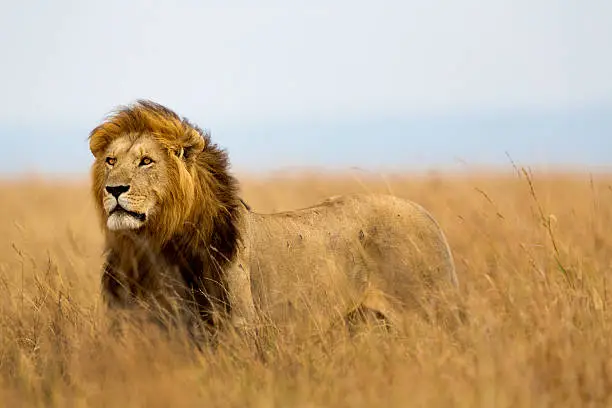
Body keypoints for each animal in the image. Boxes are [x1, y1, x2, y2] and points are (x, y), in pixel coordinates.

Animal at [88, 100, 456, 342]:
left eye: (146, 161)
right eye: (111, 160)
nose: (114, 189)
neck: (153, 245)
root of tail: (427, 215)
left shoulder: (237, 327)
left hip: (429, 315)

- - - -

What you are asked to do
Omit every picture, and please return the entries exactly from the first line through the line with "left shoulder: (237, 327)", both included.

Exercise output
Body keypoints for each animal in the image. Boxes are [x1, y1, x2, y2] and points are (x, y), in pixel coordinates.

Animal at [88, 100, 456, 342]:
left eye: (146, 161)
right eye: (111, 160)
nose: (114, 189)
neck: (153, 245)
root of tail: (427, 215)
left shoulder: (237, 327)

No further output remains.